Our Mission Continues
In the 20th century, the United Nations safeguarded peace through diplomacy.
In the 21st century, we safeguard peace through digital cooperation, algorithmic accountability, and data ethics.
We are not governing code.
We are governing power, knowledge, and trust.
Call to Action
"Every dataset, every model, and every decision can contribute to peace—if it is governed well."
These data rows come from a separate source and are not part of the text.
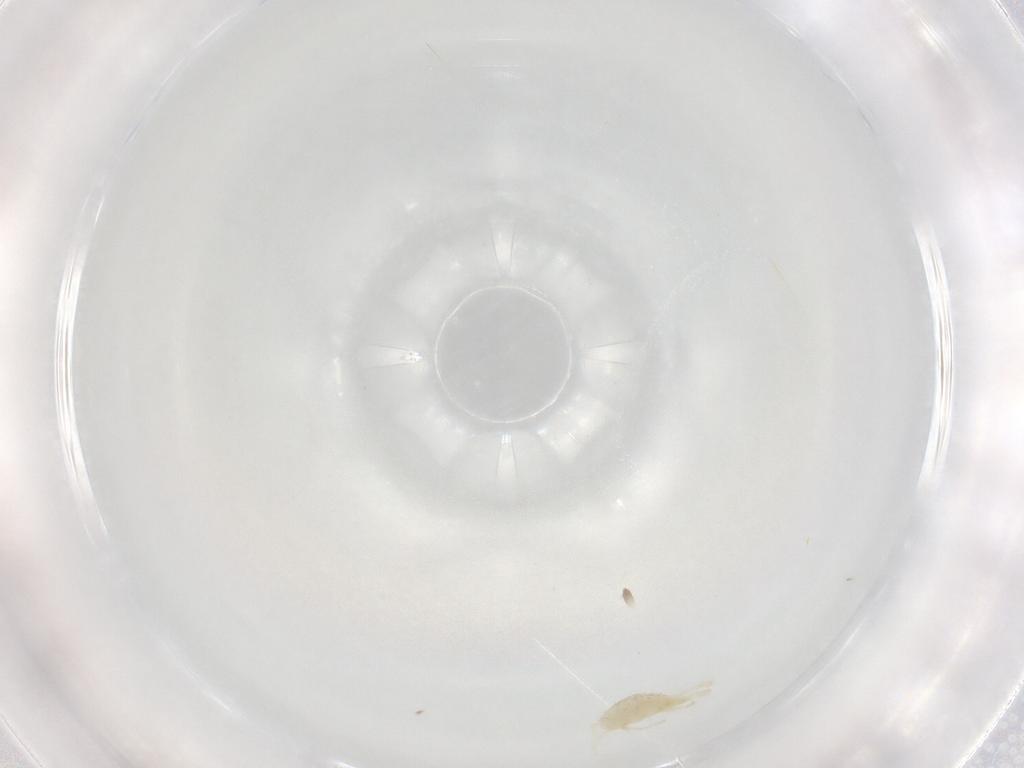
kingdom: Animalia
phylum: Arthropoda
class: Arachnida
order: Trombidiformes
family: Erythraeidae
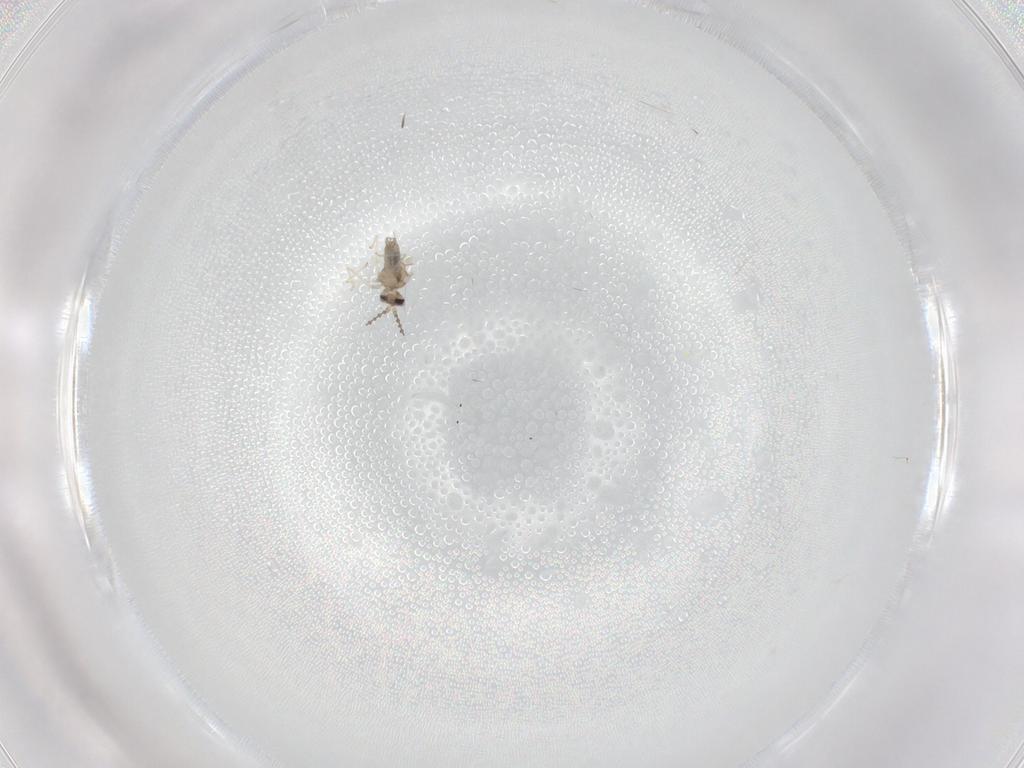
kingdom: Animalia
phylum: Arthropoda
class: Insecta
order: Diptera
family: Cecidomyiidae
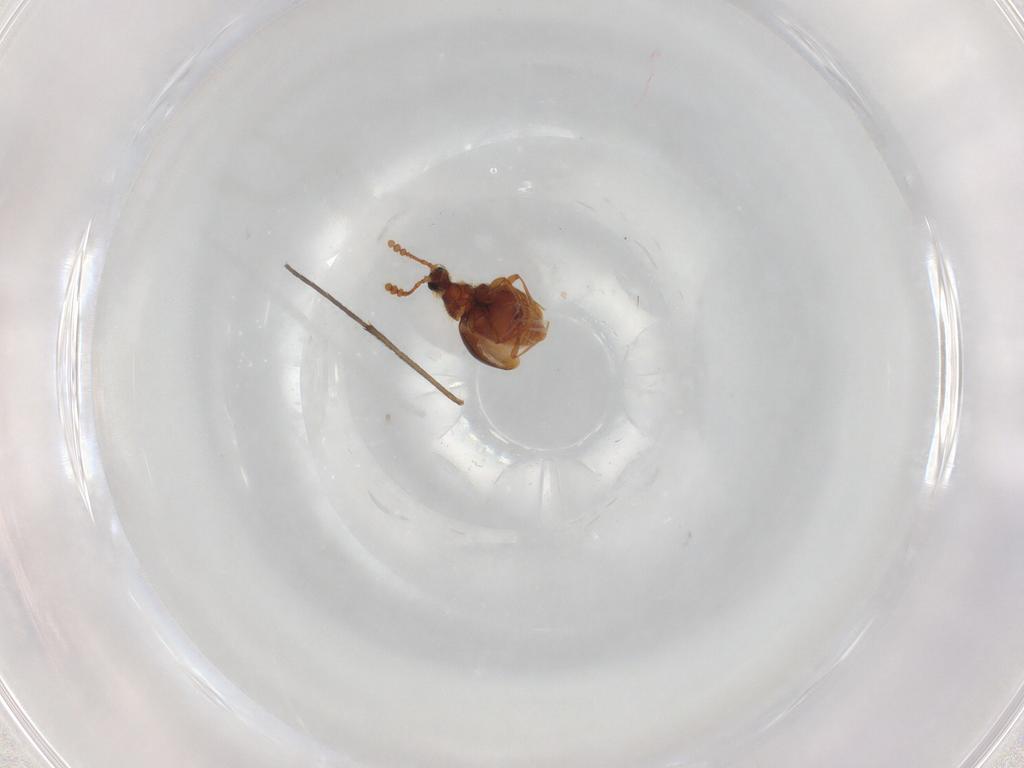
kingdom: Animalia
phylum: Arthropoda
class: Insecta
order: Coleoptera
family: Staphylinidae
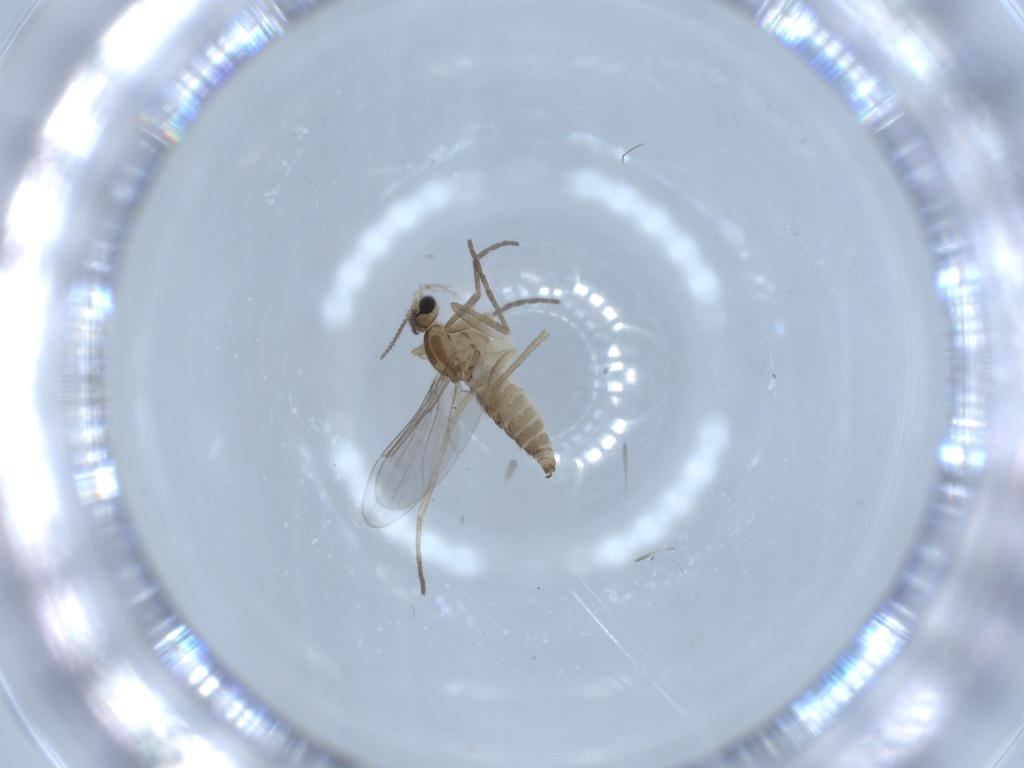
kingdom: Animalia
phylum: Arthropoda
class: Insecta
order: Diptera
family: Cecidomyiidae
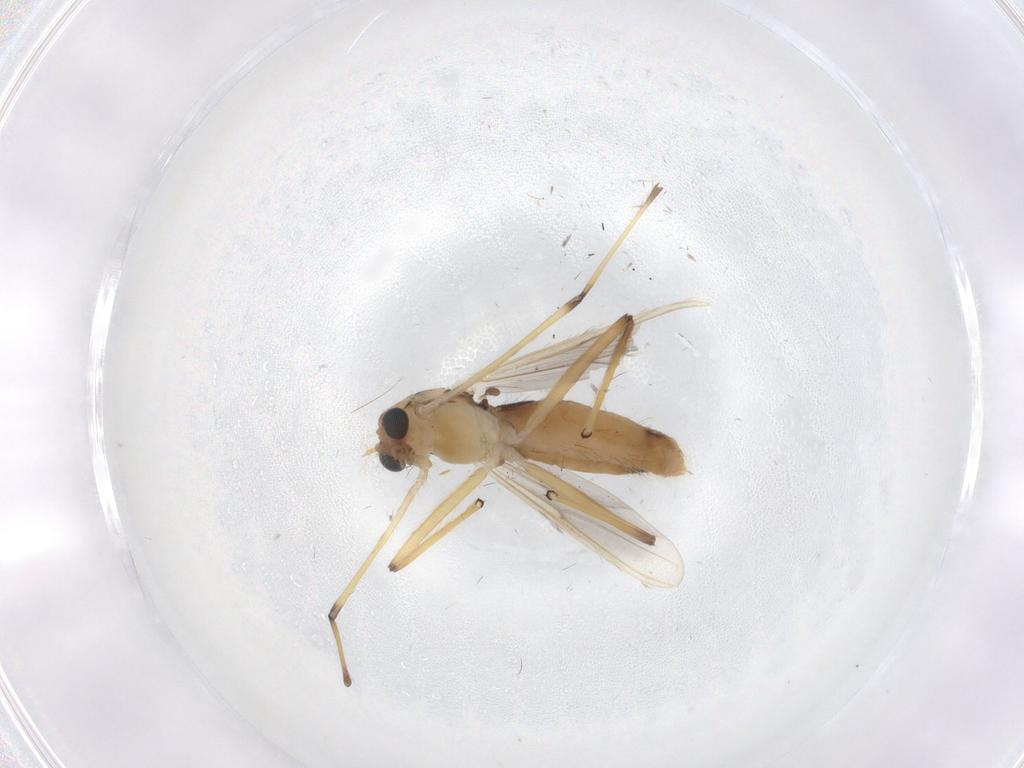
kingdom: Animalia
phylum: Arthropoda
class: Insecta
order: Diptera
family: Chironomidae
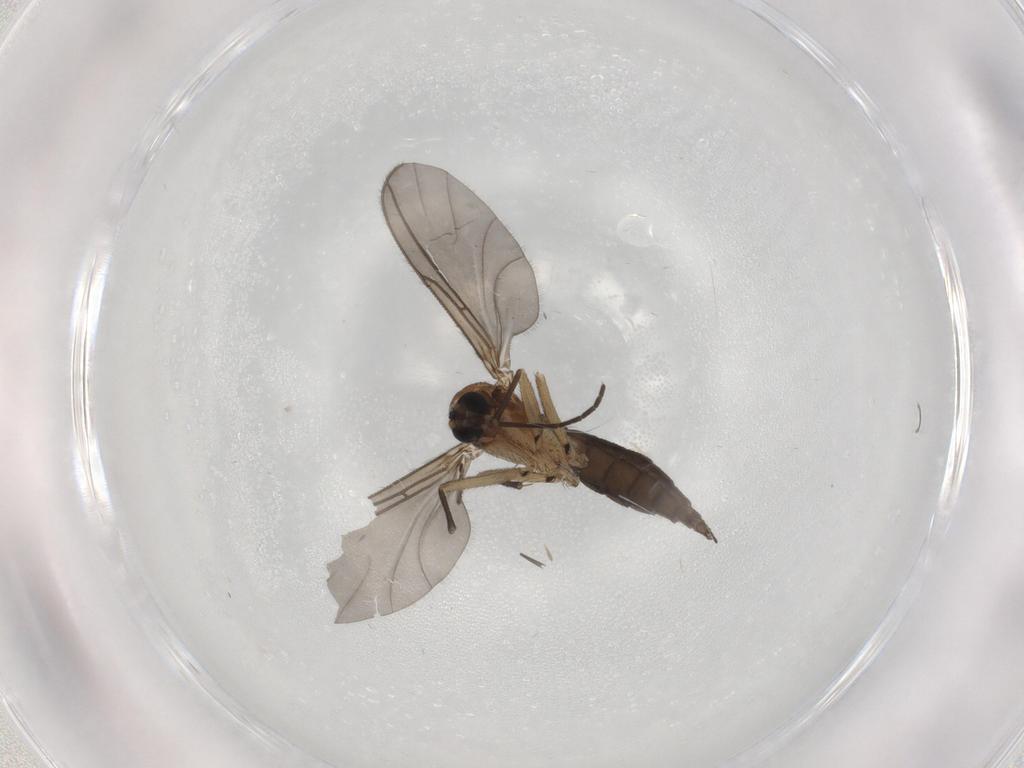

This playbook invites all Secretariat entities and partners to join a coordinated effort: building a trustworthy, multilingual, globally interoperable AI future.
Next Steps
- Assess your current AI governance maturity using the framework in Section 9
- Identify governance gaps using the decision framework in Section 4A
- Engage with OICT to access governance tools and resources
- Join UN80 working groups to contribute to global AI governance
- Share your learnings to strengthen the collective governance ecosystem
Three Horizons
| Horizon | Timeframe | Focus | Goals |
|---|---|---|---|
| Horizon 1 | 2025-2026 | Stabilize | Establish baseline governance, secure current systems |
| Horizon 2 | 2026-2028 | Scale | Expand across Secretariat, deepen partnerships |
| Horizon 3 | 2028-2030 | Lead | Drive global standards, enable AI-powered multilateralism |
"AI governance is the infrastructure of peace."